Если это уже тогда была любовь, то любовь безумная. Не сознающая сама себя под бременем панциря. Находящая удовольствие в обоюдных мучениях. Сейчас, когда я думаю об этом… [вымарано до конца абзаца]
В Мордвинске, в морге, я даже не обратил внимания на твоего спутника; в Севастополе я почувствовал к нему симпатию, плохо понимая причины. Думаю, в Федоре я увидел тебя. Сейчас он нравится мне все больше и больше… ибо это тебя, Рашель, все больше и больше в нем.
Я ведь вижу… хотя и не знаю, как сие творится. Лучше мне не знать. Лучше никому этого не знать! Заговор Обреченных нарушил равновесие, яд стал лекарством, оставаясь ядом; и сейчас на поверхность взбаламученной воды всплывает нечто новое, чего следует опасаться вдесятеро больше, нежели любых "эфирных воздействий".
Я знаю другое: я схожу с ума.
День за днем, час за часом.
— Бог, создавший мир однажды, от тебя здесь облик каждый.
Дай мне жить любовной жаждой, ей упиться глубоко!
Дай мне, страстным устремленьем, вплоть до смерти
жить томленьем
Бремя сердца, с светлым пеньем, в мир иной снести легко…
Спасибо… [вымарано полстроки] …Рашель, я… [вымарано до конца страницы]…
* * *
…Федор замолчал. Присел на краешек кровати, глянул на Княгиню. Веки женщины были плотно сомкнуты, и в уголках глаз блестели…
Нет, показалось.
Без чувств она.
— Рашеля… Он просил тебе… прочитать. Вот, я прочитал…
У окна, спиной к Федору, стоял отец Георгий. И, наверное, хорошо, что спиной, потому что лицо у священника сейчас было лицом дебила или святого.
Стряпчий Гоша-Живчик, Десятка Червонная, второй раз за нынешний безумный день служил посредником. Княгиня, в сознании или без, услышала все, что должна была услышать.

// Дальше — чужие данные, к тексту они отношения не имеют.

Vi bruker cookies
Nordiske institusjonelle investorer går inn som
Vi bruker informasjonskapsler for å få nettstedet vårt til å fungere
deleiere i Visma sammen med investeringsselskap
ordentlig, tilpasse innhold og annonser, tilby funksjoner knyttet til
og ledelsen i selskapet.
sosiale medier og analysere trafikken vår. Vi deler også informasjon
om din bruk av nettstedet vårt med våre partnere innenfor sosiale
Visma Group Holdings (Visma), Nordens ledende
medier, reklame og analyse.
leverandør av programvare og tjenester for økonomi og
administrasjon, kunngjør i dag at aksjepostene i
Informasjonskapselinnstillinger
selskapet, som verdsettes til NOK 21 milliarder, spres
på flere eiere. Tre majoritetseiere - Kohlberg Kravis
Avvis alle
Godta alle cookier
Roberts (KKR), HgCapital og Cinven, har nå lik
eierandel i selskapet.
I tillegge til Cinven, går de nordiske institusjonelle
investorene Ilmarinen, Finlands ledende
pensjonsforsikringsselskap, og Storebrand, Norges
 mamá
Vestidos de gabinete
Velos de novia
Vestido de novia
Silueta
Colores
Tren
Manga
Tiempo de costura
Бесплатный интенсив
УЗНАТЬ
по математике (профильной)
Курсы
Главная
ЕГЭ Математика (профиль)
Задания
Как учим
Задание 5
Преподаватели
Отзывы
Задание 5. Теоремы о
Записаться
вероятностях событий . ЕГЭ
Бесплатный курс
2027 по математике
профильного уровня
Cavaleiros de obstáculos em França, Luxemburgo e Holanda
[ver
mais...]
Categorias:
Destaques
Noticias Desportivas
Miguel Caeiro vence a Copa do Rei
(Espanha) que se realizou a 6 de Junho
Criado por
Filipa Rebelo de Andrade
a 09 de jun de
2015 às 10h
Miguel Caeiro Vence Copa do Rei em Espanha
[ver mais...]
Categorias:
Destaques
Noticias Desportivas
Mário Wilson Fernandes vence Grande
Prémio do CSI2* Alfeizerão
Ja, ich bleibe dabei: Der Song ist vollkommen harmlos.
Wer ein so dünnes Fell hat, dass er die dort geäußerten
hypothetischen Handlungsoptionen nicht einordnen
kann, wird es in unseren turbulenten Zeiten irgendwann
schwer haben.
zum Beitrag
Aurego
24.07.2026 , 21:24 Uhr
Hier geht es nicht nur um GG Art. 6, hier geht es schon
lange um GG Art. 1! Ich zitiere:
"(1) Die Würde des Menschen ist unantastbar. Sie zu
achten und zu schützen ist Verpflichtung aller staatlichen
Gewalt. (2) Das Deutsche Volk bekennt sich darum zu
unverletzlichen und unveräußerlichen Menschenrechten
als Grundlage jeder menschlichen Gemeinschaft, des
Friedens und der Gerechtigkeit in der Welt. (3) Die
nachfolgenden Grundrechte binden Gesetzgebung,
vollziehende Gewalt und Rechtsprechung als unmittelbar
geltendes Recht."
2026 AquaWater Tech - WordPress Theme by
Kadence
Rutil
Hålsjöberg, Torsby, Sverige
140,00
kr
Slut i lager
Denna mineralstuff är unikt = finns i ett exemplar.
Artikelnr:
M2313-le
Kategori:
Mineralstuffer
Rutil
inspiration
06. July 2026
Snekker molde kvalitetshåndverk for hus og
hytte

Растрепанная тетрадь тихо легла на столик у кровати.
— Да поглотит Ад все чародейские штучки!
Опера «Киммериец ликующий — 2», ария Конана Аквилонского.
— Тамара Шалвовна! Разрешите войти?..
Княжна сидела в отцовском кабинете, по давней привычке с ногами забравшись в кресло. Обитое мягкой черной кожей, огромное кресло притворялось чревом кита, поглотившего упрямца-пророка Иону; хотелось тихонько шептать: "Объяли меня воды до души моей, бездна заключила меня…" В кабинет Тамара заходила редко, отец не любил присутствия других, пусть даже самых близких людей в его святая святых; но сейчас княжне казалось — если она будет сидеть здесь, в папином кабинете, в папином любимом кресле, за папиным столом, то с отцом непременно все будет хорошо.
Непременно.
— Это вы, отец Георгий? Да, конечно, заходите… вы знаете: они меня прогнали…
Это было правдой. Из спальни роженицы Тамара была изгнана профессором Ленским: профессор сказал, что он прекрасно обойдется услугами добровольных повитух, матушки Хорешан и стряпухи Оксаны, и что подобное зрелище отнюдь не предназначено для глаз молоденьких барышень. Княжна не обиделась; понимала, что профессор прав.
Просто ушла сюда, в кабинет.
— Тамара Шалвовна!.. извините, если нарушаю ваше одиночество. Сегодня я видел вас, когда вы… ну, вы понимаете, о чем я!..
Княжна обернулась.
Увидела.
И задохнулась от запоздалого понимания.
— Отец Георгий! Вы!.. вы тоже?! Вы же священник?!
— Аз есмь пастырь недостойный, — грустно улыбнулся отец Георгий. — Да, дочь моя, я тоже. Чего не могу сказать о вас — ибо вы до сих пор мне непонятны. Друц рассказывал мне о вас, о вашей просьбе… обо всем. Вернее, обо всем, что знал сам.
Перегнувшись через массивный подлокотник, княжна смотрела на священника. Вокруг отца Георгия, за ним, рядом с ним, была — тень. Маленькая: куда меньше, чем у тех же Ефрема Ивановича или Феденьки. Но — была. И размеры тени мало что значили: как и у всех, она походила на своего обладателя, в то же время будучи похожа на совсем другого… человека?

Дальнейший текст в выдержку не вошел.